De hoofdlijnen van het voor een land geldende risicobeleid worden door ADSB gepubliceerd onder andere op haar website.
c. De risicobeoordeling van individuele aanvragen
Bij een concrete aanvraag wordt allereerst getoetst of deze wel voldoet aan het voor het land in kwestie geldende algemene risicobeleid. Daarna worden meer risico’s van de betrokken partijen in de voorliggende aanvraag geanalyseerd en beoordeeld. Daarbij wordt onder meer gekeken naar de afnemer/debiteur, de exporteur en een eventueel betrokken bank.

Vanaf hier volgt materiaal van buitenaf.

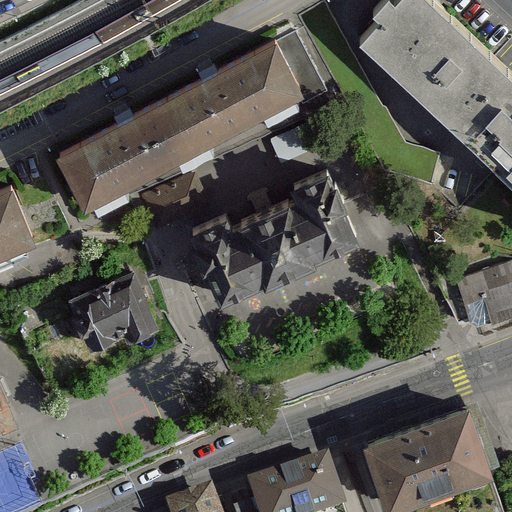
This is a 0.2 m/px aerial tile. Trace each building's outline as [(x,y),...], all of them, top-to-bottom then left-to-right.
[(511,71),(433,0),(396,0),(395,1),(393,0),(383,0),(374,10),(379,17),(366,33),(511,168),(511,71)] [(302,93),(327,81),(301,24),(276,36),(302,93)] [(274,44),(58,156),(86,212),(303,100),(274,44)] [(288,154),(304,148),(296,129),(280,135),(288,154)] [(196,161),(150,197),(165,216),(211,180),(196,161)] [(190,234),(217,297),(358,237),(330,173),(190,234)] [(0,190),(0,251),(33,237),(11,186),(0,190)] [(511,311),(511,261),(459,279),(471,317),(480,323),(511,311)] [(134,263),(64,291),(87,347),(157,318),(134,263)] [(0,425),(19,418),(0,370),(0,425)] [(485,471),(462,402),(367,434),(390,503),(485,471)] [(252,511),(331,511),(342,509),(326,457),(244,482),(252,511)] [(164,505),(166,511),(219,511),(211,489),(164,505)]
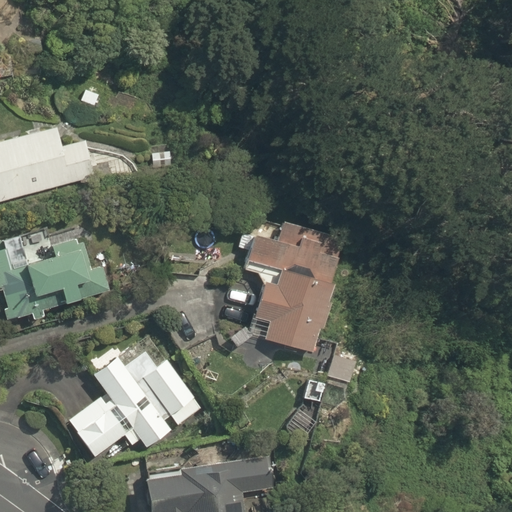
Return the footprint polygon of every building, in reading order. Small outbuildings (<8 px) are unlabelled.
[(0,137),(0,202),(86,179),(75,138),(56,143),(51,124),(0,137)] [(306,352),(335,228),(265,211),(260,233),(238,227),(231,257),(250,261),(237,316),(261,322),(256,340),(306,352)] [(43,227),(0,237),(0,312),(1,318),(22,313),(24,321),(39,317),(37,308),(51,304),(55,318),(113,303),(95,234),(71,240),(69,229),(45,235),(43,227)] [(105,343),(78,363),(35,395),(58,428),(82,462),(117,436),(124,446),(134,438),(141,449),(199,406),(160,353),(149,361),(139,348),(120,362),(105,343)] [(176,471),(136,477),(140,511),(175,506),(175,511),(223,511),(222,502),(239,499),(238,490),(268,486),(263,452),(176,465),(176,471)]
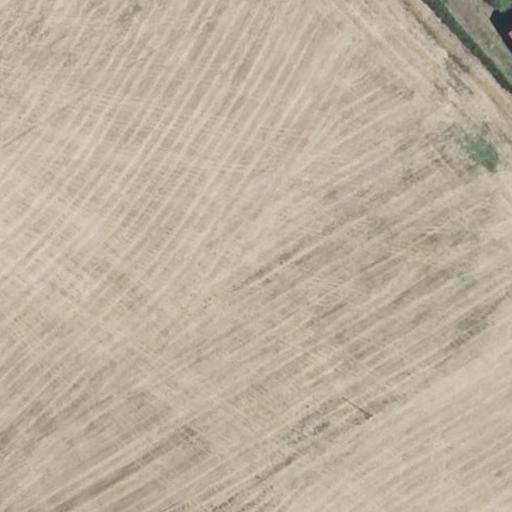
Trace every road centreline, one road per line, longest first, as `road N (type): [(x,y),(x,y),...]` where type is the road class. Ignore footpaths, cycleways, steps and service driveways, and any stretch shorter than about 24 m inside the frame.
road 1 (track): [(511,275),(377,427),(235,511)]
road 2 (track): [(402,0),(511,117)]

In de beoordeling van de risico’s die kunnen optreden bij de diverse betrokken partijen, is er een aantal kernelementen dat bij elke aanvraag wordt getoetst. Deze betreffen met name de financiële situatie van de afnemer/debiteur of garant; de liquiditeit, de solvabiliteit en de winstgevendheid. Maar bij de EKV gaat het vaak om grote, complexe verzekeringsaanvragen. Dat betekent dat elke aanvraag unieke risico’s kan bevatten die maatwerk noodzakelijk maken. Daardoor moet per aanvraag worden nagegaan of er nog aanvullende risico’s zijn die geanalyseerd en beoordeeld moeten worden. Op basis van de uitkomsten van de risicoanalyse wordt ook bezien of aanvullende risicomitigerende aanpassingen wenselijk of mogelijk zijn, zoals pandrechten of garantstellingen.
5. Hoe vaak wordt een verzoek om een exportkredietverzekering afgewezen en op welke gronden worden deze afwijzingen gedaan?
In 2008 zijn 31 aanvragen afgewezen en in 2009 zijn tot en met oktober 9 aanvragen afgewezen. De belangrijkste redenen om een aanvraag af te wijzen zijn het bestaan van verzekeringsmogelijkheden in de markt, het niet voldoen aan internationale afspraken, het niet voldoen aan het geldende landenbeleid, een onaanvaardbaar debiteurenrisico of onacceptabele contractvoorwaarden.